[Visual question data]
● ● ● ● ● ● ●

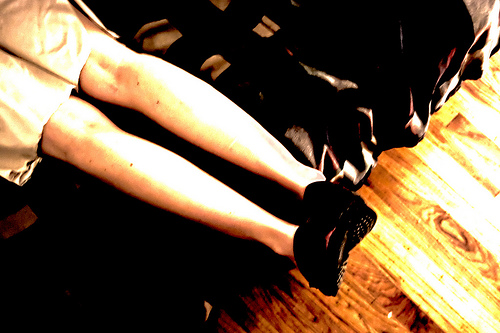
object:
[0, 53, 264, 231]
legs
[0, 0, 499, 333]
blanket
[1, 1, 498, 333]
bed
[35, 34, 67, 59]
wrinkles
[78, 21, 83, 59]
wrinkles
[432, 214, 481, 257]
umbella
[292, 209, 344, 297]
feet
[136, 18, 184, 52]
brown patch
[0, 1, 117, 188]
short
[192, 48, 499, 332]
floor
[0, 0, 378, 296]
boy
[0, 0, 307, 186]
leg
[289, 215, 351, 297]
foot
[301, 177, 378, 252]
foot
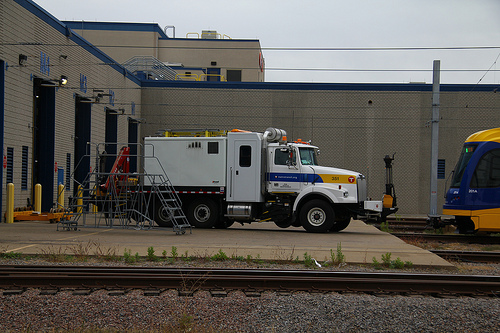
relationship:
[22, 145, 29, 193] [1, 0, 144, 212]
vent on wall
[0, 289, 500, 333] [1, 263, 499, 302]
gravel laid next to track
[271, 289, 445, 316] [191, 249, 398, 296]
gravel on side of tracks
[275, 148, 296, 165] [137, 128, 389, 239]
window on truck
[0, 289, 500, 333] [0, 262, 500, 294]
gravel next to train tracks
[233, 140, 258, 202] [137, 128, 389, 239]
door on truck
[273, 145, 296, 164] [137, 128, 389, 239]
window in truck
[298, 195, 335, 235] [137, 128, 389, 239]
tire on truck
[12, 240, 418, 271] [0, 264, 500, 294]
weeds next to rails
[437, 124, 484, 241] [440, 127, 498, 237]
front of a train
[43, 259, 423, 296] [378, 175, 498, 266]
rails of a track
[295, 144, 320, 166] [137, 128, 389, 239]
windshield of a truck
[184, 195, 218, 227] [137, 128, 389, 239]
wheel of a truck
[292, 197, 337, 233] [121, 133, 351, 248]
wheel of a truck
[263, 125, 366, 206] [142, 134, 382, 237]
cab of a truck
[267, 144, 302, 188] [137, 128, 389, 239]
passenger door of a truck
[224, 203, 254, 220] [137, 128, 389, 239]
gas tank of a truck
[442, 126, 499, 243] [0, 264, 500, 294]
train on rails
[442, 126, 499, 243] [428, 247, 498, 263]
train on track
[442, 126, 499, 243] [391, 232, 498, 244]
train on track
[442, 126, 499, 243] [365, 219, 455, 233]
train on track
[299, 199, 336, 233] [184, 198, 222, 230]
wheel on wheel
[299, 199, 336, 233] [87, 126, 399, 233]
wheel on truck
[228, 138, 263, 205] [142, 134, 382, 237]
door on truck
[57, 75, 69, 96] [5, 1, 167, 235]
light connected to building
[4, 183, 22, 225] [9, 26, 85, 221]
pole by building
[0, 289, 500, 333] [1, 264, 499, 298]
gravel alongside train tracks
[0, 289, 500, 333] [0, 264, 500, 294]
gravel support weight on rails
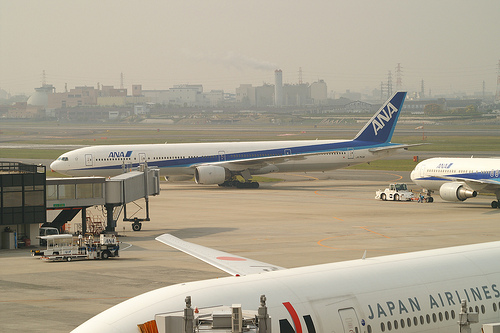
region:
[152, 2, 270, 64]
a grey sky.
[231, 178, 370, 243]
a clean clear ground.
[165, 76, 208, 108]
a beige brick building.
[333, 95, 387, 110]
a big bridge.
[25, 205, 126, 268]
a white business truck.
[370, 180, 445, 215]
a toad truck to move planes.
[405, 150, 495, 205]
a white and blue plane.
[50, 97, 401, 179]
a plane from ana.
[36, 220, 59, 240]
a truck parked inside the lot.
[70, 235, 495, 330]
a plane from japan airlines.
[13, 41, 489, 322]
This is an airport scene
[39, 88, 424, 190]
A passenger jet is on the runway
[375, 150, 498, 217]
This jet is being towed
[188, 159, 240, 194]
One of the jet's engines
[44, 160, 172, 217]
An aircraft boarding gate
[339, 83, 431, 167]
The plane's tail section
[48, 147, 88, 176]
The plane's nose section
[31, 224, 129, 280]
A baggage hauling vehicle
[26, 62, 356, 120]
Buildings are in the distance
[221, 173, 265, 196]
The rear landing gears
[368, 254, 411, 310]
the plane is white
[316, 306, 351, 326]
the plane is white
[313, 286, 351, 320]
the plane is white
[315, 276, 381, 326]
the plane is white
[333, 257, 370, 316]
the plane is white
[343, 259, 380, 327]
the plane is white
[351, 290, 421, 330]
green letters that say japan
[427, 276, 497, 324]
green letters that say airlines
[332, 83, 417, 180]
blue and white tale of a plane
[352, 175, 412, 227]
a white truck on conrcrete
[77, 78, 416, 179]
a blue and white plane that says ana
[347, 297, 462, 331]
small windows of a airplane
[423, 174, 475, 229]
a engine of a plane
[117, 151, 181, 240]
tire on a loading platform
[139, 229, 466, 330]
a red and white airplane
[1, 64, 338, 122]
a city in the back ground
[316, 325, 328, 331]
the plane is white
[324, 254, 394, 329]
the plane is white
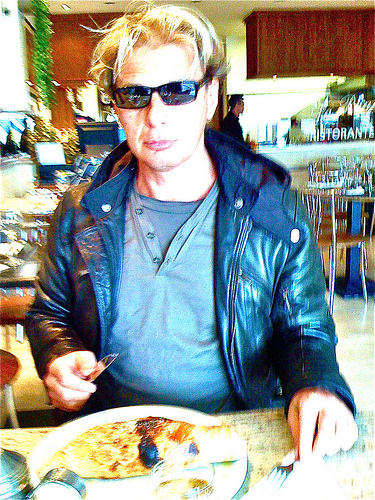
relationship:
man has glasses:
[25, 6, 360, 457] [104, 74, 213, 110]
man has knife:
[25, 6, 360, 457] [89, 351, 118, 386]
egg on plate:
[49, 416, 207, 480] [21, 403, 249, 499]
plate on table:
[21, 403, 249, 499] [2, 408, 373, 498]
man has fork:
[25, 6, 360, 457] [262, 456, 304, 498]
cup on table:
[152, 455, 217, 499] [2, 408, 373, 498]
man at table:
[25, 6, 360, 457] [2, 408, 373, 498]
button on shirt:
[132, 207, 148, 219] [103, 168, 243, 414]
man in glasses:
[25, 6, 360, 457] [104, 74, 213, 110]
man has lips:
[25, 6, 360, 457] [143, 139, 177, 149]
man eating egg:
[25, 6, 360, 457] [49, 416, 207, 480]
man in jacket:
[25, 6, 360, 457] [27, 140, 360, 418]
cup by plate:
[152, 455, 217, 499] [21, 403, 249, 499]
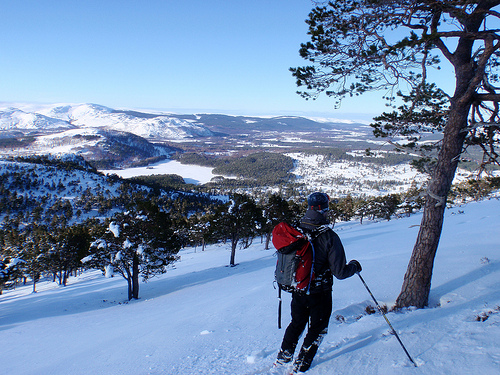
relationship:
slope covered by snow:
[1, 203, 500, 372] [3, 98, 500, 371]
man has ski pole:
[268, 183, 367, 374] [356, 266, 434, 373]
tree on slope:
[298, 0, 499, 319] [1, 203, 500, 372]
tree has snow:
[298, 0, 499, 319] [3, 98, 500, 371]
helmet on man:
[308, 190, 332, 210] [268, 183, 367, 374]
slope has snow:
[1, 203, 500, 372] [3, 98, 500, 371]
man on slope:
[268, 183, 367, 374] [1, 203, 500, 372]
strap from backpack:
[274, 285, 286, 329] [270, 219, 315, 298]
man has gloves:
[268, 183, 367, 374] [351, 254, 362, 274]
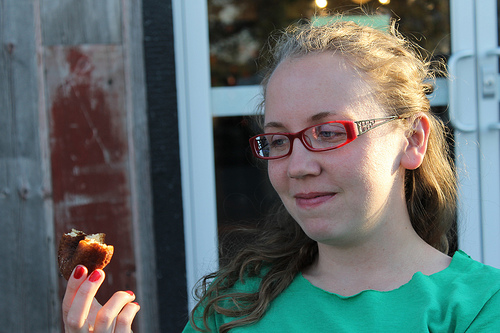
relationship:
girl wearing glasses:
[61, 22, 500, 332] [248, 115, 404, 160]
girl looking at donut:
[61, 22, 500, 332] [57, 228, 115, 282]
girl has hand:
[61, 22, 500, 332] [60, 265, 142, 333]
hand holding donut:
[60, 265, 142, 333] [57, 228, 115, 282]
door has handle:
[173, 0, 500, 333] [484, 47, 500, 134]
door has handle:
[173, 0, 500, 333] [445, 48, 477, 134]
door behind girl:
[173, 0, 500, 333] [61, 22, 500, 332]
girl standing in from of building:
[61, 22, 500, 332] [0, 1, 500, 333]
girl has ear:
[61, 22, 500, 332] [401, 112, 430, 170]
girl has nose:
[61, 22, 500, 332] [287, 140, 323, 180]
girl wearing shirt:
[61, 22, 500, 332] [182, 247, 499, 333]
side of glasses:
[356, 116, 406, 137] [248, 115, 404, 160]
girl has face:
[61, 22, 500, 332] [262, 50, 409, 240]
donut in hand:
[57, 228, 115, 282] [60, 265, 142, 333]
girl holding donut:
[61, 22, 500, 332] [57, 228, 115, 282]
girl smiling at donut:
[61, 22, 500, 332] [57, 228, 115, 282]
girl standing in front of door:
[61, 22, 500, 332] [173, 0, 500, 333]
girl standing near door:
[61, 22, 500, 332] [173, 0, 500, 333]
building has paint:
[0, 1, 500, 333] [40, 43, 138, 333]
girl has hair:
[61, 22, 500, 332] [183, 2, 466, 331]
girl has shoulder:
[61, 22, 500, 332] [207, 261, 313, 293]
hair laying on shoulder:
[183, 2, 466, 331] [207, 261, 313, 293]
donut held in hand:
[57, 228, 115, 282] [60, 265, 142, 333]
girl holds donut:
[61, 22, 500, 332] [57, 228, 115, 282]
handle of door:
[484, 47, 500, 134] [173, 0, 500, 333]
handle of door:
[445, 48, 477, 134] [173, 0, 500, 333]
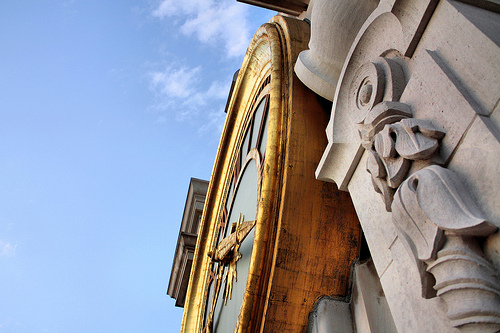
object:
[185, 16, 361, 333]
clock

● ● ● ● ● ● ●

Copy out again everything from the line containing "girl standing near" down to the end of the listing, including both of those ends, and leave the pictures out of your answer.

girl standing near door:
[61, 22, 500, 332] [173, 0, 500, 333]
building has paint:
[0, 1, 500, 333] [40, 43, 138, 333]
girl has hair:
[61, 22, 500, 332] [183, 2, 466, 331]
girl has shoulder:
[61, 22, 500, 332] [207, 261, 313, 293]
hair laying on shoulder:
[183, 2, 466, 331] [207, 261, 313, 293]
donut held in hand:
[57, 228, 115, 282] [60, 265, 142, 333]
girl holds donut:
[61, 22, 500, 332] [57, 228, 115, 282]
handle of door:
[484, 47, 500, 134] [173, 0, 500, 333]
handle of door:
[445, 48, 477, 134] [173, 0, 500, 333]
object:
[185, 16, 361, 333]
clock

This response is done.